- _BRIEF 1_:
Answer these questions from the text on pomiferin:
(a) Pomiferin is found in the fruits and female flowers of which tree?
(b) In what year was the crystal structure of pomiferin reported, and who reported it?
(c) Pomiferin has shown cytotoxicity against what?
- _BRIEF 2_:
Reproduce word for word the part of the text on pomiferin starting with "Pomiferin was identified" and going on through "by J. Marek.".
- _BRIEF 3_:
Decide whether each statement agrees with the text on pomiferin. Answer yes or no, and quote the words that decide it.
(a) Pomiferin was identified and named in 1939 by a researcher from Ohio State University.
(b) The complete structure of pomiferin was published in 1941.
(c) Research has shown that pomiferin works as an antimicrobial.

- _DOCUMENT EXTRACT_:

Pomiferin is a prenylated isoflavone that can be found along with osajin in the fruits and female flowers of the osage orange tree (Maclura pomifera).

Pomiferin was identified and named in 1939 by Melville L. Wolfrom from Ohio State University. In 1941, Wolfram classified pomiferin as an isoflavone and in 1946 published the complete structure of Pomiferin. In 2003 the crystal structure of pomiferin (3-(3,4-dihydroxyphenyl)-5-hydroxy-8,8-dimethyl-6-(3-methylbut-2-enyl)-4H,8H-pyrano[2,3-h]chromen-4-one), C25H24O6 was reported by J. Marek.

In recent research Pomiferin has demonstrated efficacy as an antioxidant, cardioprotectant, antimicrobial, antidiabetic, PDE5 inhibitor and cytotoxicity for several cancer cell lines.

Dataset entries:
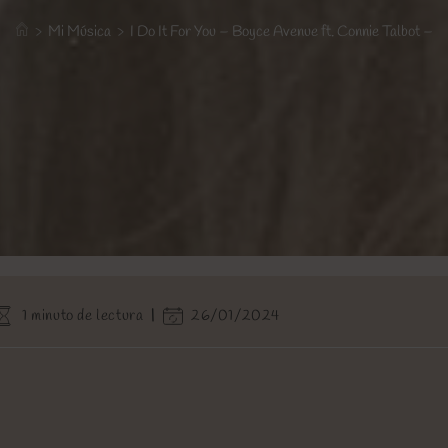
>
Mi Música
>
I Do It For You – Boyce Avenue ft. Connie Talbot –
Tiempo
Última
1 minuto de lectura
26/01/2024
de
modificación
ectura:
de
la
entrada: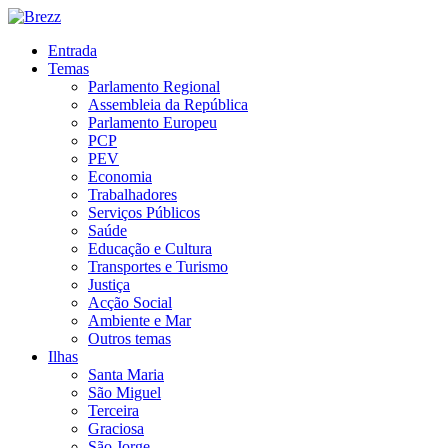
Entrada
Temas
Parlamento Regional
Assembleia da República
Parlamento Europeu
PCP
PEV
Economia
Trabalhadores
Serviços Públicos
Saúde
Educação e Cultura
Transportes e Turismo
Justiça
Acção Social
Ambiente e Mar
Outros temas
Ilhas
Santa Maria
São Miguel
Terceira
Graciosa
São Jorge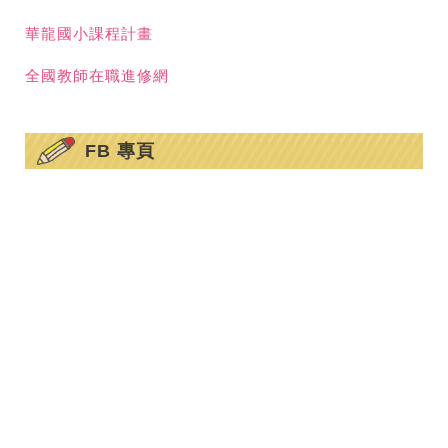
華龍國小課程計畫
全國教師在職進修網
FB 專頁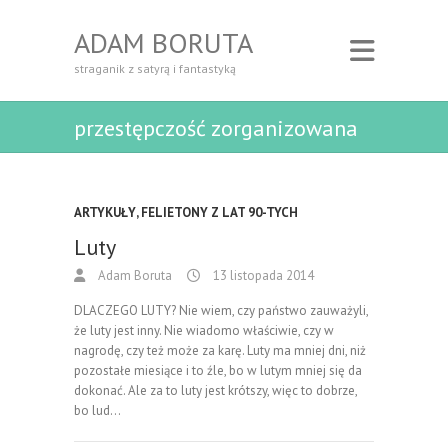
ADAM BORUTA
straganik z satyrą i fantastyką
przestępczość zorganizowana
ARTYKUŁY
,
FELIETONY Z LAT 90-TYCH
Luty
Adam Boruta
13 listopada 2014
DLACZEGO LUTY? Nie wiem, czy państwo zauważyli,
że luty jest inny. Nie wiadomo właściwie, czy w
nagrodę, czy też może za karę. Luty ma mniej dni, niż
pozostałe miesiące i to źle, bo w lutym mniej się da
dokonać. Ale za to luty jest krótszy, więc to dobrze,
bo lud…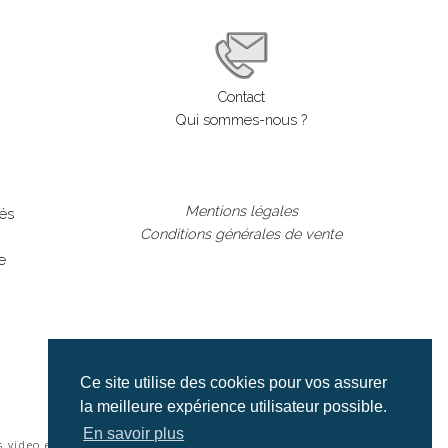
Contact
Qui sommes-nous ?
Mentions légales
lés
Conditions générales de vente
e
Ce site utilise des cookies pour vos assurer
la meilleure expérience utilisateur possible.
En savoir plus
s video et cinéma |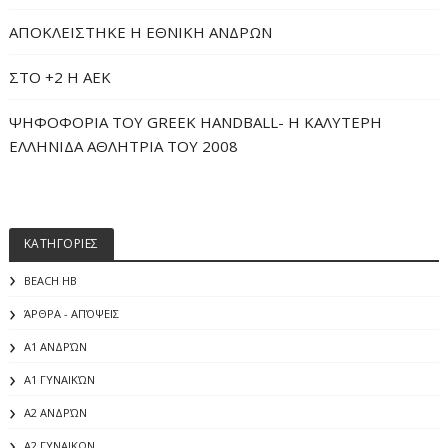
ΑΠΟΚΛΕΙΣΤΗΚΕ Η ΕΘΝΙΚΗ ΑΝΔΡΩΝ
ΣΤΟ +2 Η ΑΕΚ
ΨΗΦΟΦΟΡΙΑ ΤΟΥ GREEK HANDBALL- H ΚΑΛΥΤΕΡΗ
ΕΛΛΗΝΙΔΑ ΑΘΛΗΤΡΙΑ ΤΟΥ 2008
ΚΑΤΗΓΟΡΙΕΣ
BEACH HB
ΆΡΘΡΑ - ΑΠΌΨΕΙΣ
Α1 ΑΝΔΡΏΝ
Α1 ΓΥΝΑΙΚΏΝ
Α2 ΑΝΔΡΏΝ
Α2 ΓΥΝΑΙΚΩΝ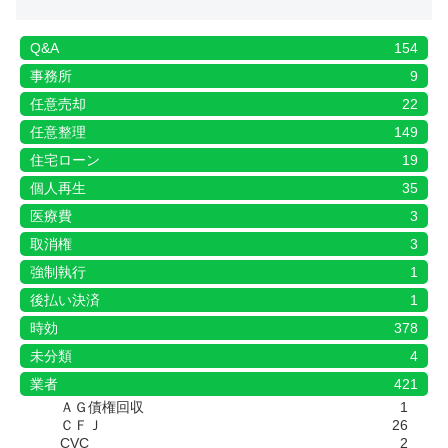
Q&A
154
事務所
9
任意売却
22
任意整理
149
住宅ローン
19
個人再生
35
医療費
3
取消権
3
強制執行
1
後払い決済
1
時効
378
未分類
4
業者
421
ＡＧ債権回収
1
ＣＦＪ
26
CVC
2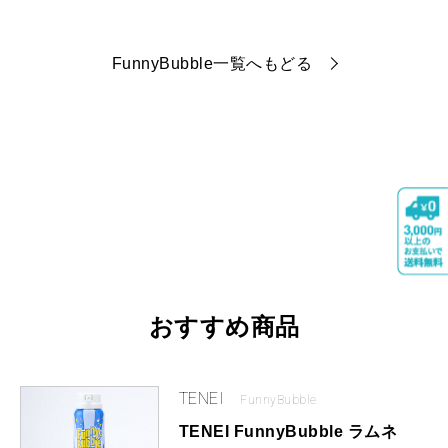
FunnyBubble一覧へもどる
おすすめ商品
TENEI
FunnyBubble
TENEI FunnyBubble ラムネ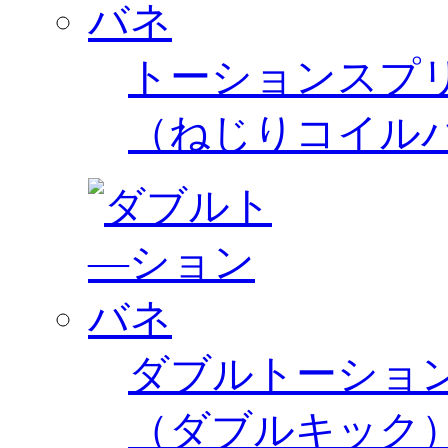
トーションスプ
（ねじりコイル
ダブルトーショ
（ダブルキック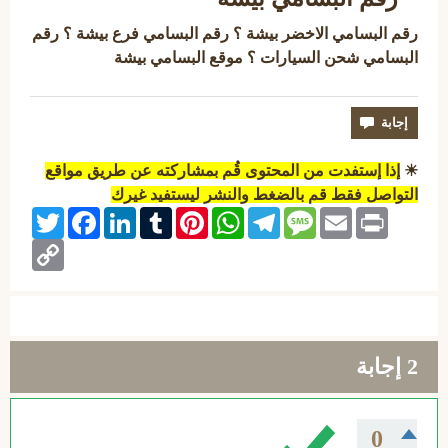
رقم البسامي الاخضر بيشة ؟ رقم البسامي فرع بيشة ؟ رقم
البسامي شحن السيارات ؟ موقع البسامي بيشة
☀
إذا إستفدت من المحتوى قُم بمشاركته عن طريق مواقع
التواصل فقط قم بالضغط والنشر ليستفيد غيرك
Twitter
Facebook
LinkedIn
Tumblr
Pinterest
WhatsApp
Telegram
Message
Email
Print
Copy
Link
2
إجابة
0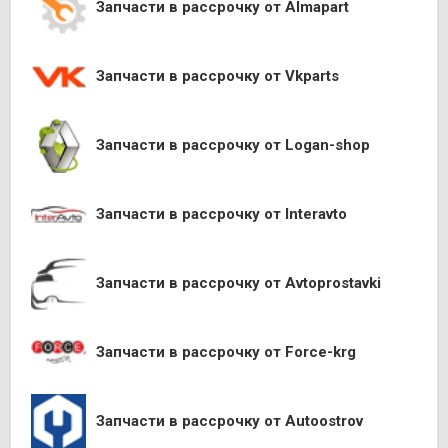
Запчасти в рассрочку от Almapart
Запчасти в рассрочку от Vkparts
Запчасти в рассрочку от Logan-shop
Запчасти в рассрочку от Interavto
Запчасти в рассрочку от Avtoprostavki
Запчасти в рассрочку от Force-krg
Запчасти в рассрочку от Autoostrov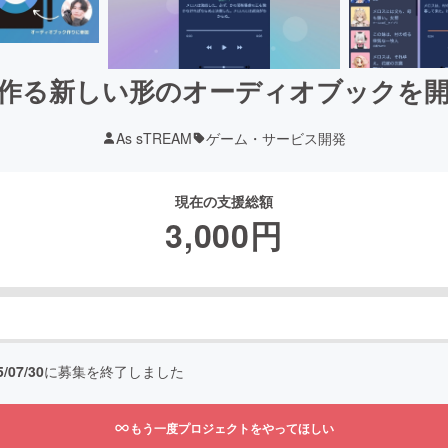
作る新しい形のオーディオブックを
As sTREAM
ゲーム・サービス開発
現在の支援総額
3,000
円
5/07/30
に募集を終了しました
もう一度プロジェクトをやってほしい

- _EXERCISE ANSWER 1_:
(a) The osage orange tree (Maclura pomifera)
(b) 2003, by J. Marek
(c) Several cancer cell lines

- _EXERCISE ANSWER 2_:
Pomiferin was identified and named in 1939 by Melville L. Wolfrom from Ohio State University. In 1941, Wolfram classified pomiferin as an isoflavone and in 1946 published the complete structure of Pomiferin. In 2003 the crystal structure of pomiferin (3-(3,4-dihydroxyphenyl)-5-hydroxy-8,8-dimethyl-6-(3-methylbut-2-enyl)-4H,8H-pyrano[2,3-h]chromen-4-one), C25H24O6 was reported by J. Marek.

- _EXERCISE ANSWER 3_:
(a) Yes: "Pomiferin was identified and named in 1939 by Melville L. Wolfrom from Ohio State University."
(b) No: "in 1946 published the complete structure of Pomiferin"
(c) Yes: "Pomiferin has demonstrated efficacy as an antioxidant, cardioprotectant, antimicrobial"